Table 1.
Main characteristics of some rare predominantly glioneuronal and neuronal tumours (WHO grade 1 and 2).
| Tumour | Median Age (Years)/ Sex |
Localisation | Immunohisto Chemistry |
Specific Mutations |
Histology | Symptoms | Treatment | MRI Particularities |
|---|---|---|---|---|---|---|---|---|
| Multinodular and vacuolating neuronal tumours | 40 y, M > F [31] |
Temporal/frontal lobes, | OLIG2+, synaptophysin-, CD34-, GFAP-. NeuN- [32] | MAPK pathway mutations of MAP2K1 and of BRAF (excluding BRAFV600E) [33]. FGFR2 fusion |
Purely neuronal (non-neurocytic and no neoplastic glial cells). Absence of mitoses. | Mainly seizures [34] Sometimes incidental finding. |
Observation preferred. Surgery only if refractory epilepsy [35]. Molecular targeted therapy *. | Small superficial cortical cystic lesions, sometimes in clusters [31]. |
| Rosette-forming glioneuronal tumour (Figure 2) |
20 y | Midline structures in proximity of the 4th ventricle and the aqueduct of Sylvius | Neurocytes: Olig2+, rosettes: synaptophysin+, Glial cells: GFAP+, S100+ |
FGFR1 mutations are very common, associated with PIK3CA, PIK3R1 or NF1 mutations [36] | Biphasic tumour with a component of neurocytes forming rosettes and/or pseudorosettes, and a glial component (often pilocytic astrocytes). | Progressive brainstem/cerebellar signs and visual disturbance. | Surgical resection is preferred [37]. If aggressive features and/or leptomeningeal infiltration, spinal metastasis: RT and chemotherapy [38] can be discussed in an adjuvant manner after surgery. Molecular targeted therapy*. | Mix of cystic and solid lesions, strong gadolinium enhancement. “Green bell pepper sign” [39]. |
| Papillary glioneuronal tumour | 25 y | Supratentorial: mainly temporal and frontal lobes | Neurocytes: Olig2+, synaptophysin+, Astrocytic cells of papilla: GFAP+ |
PRKCA gene fusions, mostly SLC44A1:PRKCA fusion [40,41] | biphasic organisation with astrocytic papillas around hyalinized vessels and a neuronal component (most often neurocytic). | Headaches [42] and seizures. Incidental finding if small enough. Often characterized by an indolent course [43]. |
Surgical resection alone is preferred: with very rare recurrences [44]. RT and/or chemotherapy if high Ki-67 in recurrence or other features of aggressiveness [45]. | Solid and a cystic component [46]. Septations can be quite specific. Calcifications are frequent. |
| Myxoid glioneuronal tumour (previously DNT of the septum pellucidum) | 20–25 years | Septum pellucidum, periventricular locations, corpus callosum [47]. | OLIG2+, SOX10+, GFAP+ | dinucleotide mutation at codon p.K385 in the PDGFRA gene [47] | Histologically similar to DNT or RGNT. | Hydrocephalus the most frequent initial clinical presentation, incidental findings not rare. | Gross surgical resection alone is preferred. In case of relapse and/or dissemination, RT [48] and/or chemotherapy (TMZ, CCNU) [47] can be considered. | No contrast enhancement, nor diffusion restriction.
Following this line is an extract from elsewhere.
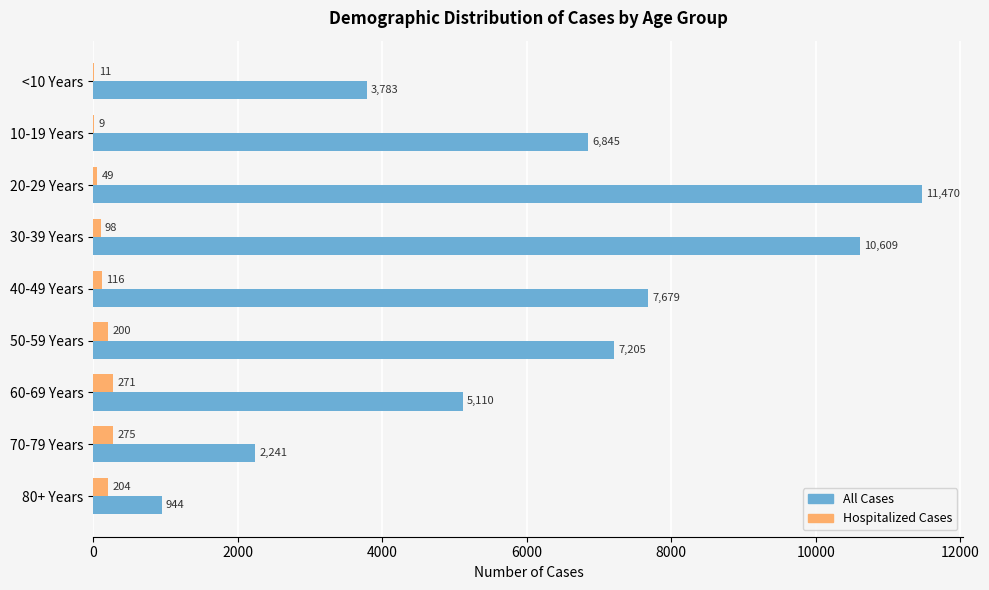

At which label is Hospitalized Cases closest to 142?

40-49 Years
Partially suppressed Flair in centre, no oedema [48,49]. |
| Gangliocytoma | Children, young adults | Mainly temporal lobe [50]. Sellar locations also seen [51]. | chromogranin A+, synaptophysin+, neurofilament+, GFAP- | BRAFV600E mutation of alternative MAPK pathway alterations [52]. | multinucleated ganglionic neuronal tumour cells. | Seizures due to temporal/cortical locations [50,53]. Sometimes headaches, brainstem signs. | Surgical resection [53]. Relapse after resection remains very rare [54]. Chemotherapy has no place, neither radiotherapy. Molecular targeted therapy*. | Strong Gd enhancement, cystic images, perilesional oedema, calcifications [54]. |
| Diffuse glioneuronal tumour with oligodendroglioma-like features and nuclear clusters | Young adults, children | Supratentorial locations. | Synaptophysin+, NeuN+, MAP2+, Olig2+, GFAP- | Monosomy 14. Distinct methylation profile [55]. |
Pseudo-oligodendroglial cells infiltrating cerebral cortex and forming nuclear clusters. Low number of mitosis. | Unspecific. | No standard treatment. Gross total surgery followed by radiotherapy may be a good option [56]. |
None or only discrete Gd enhancement, no oedema. |
Molecular targeted therapy *: Molecular targeted therapy is an option if druggable molecular alteration is detected (e.g., BRAF or FGFR inhibitor).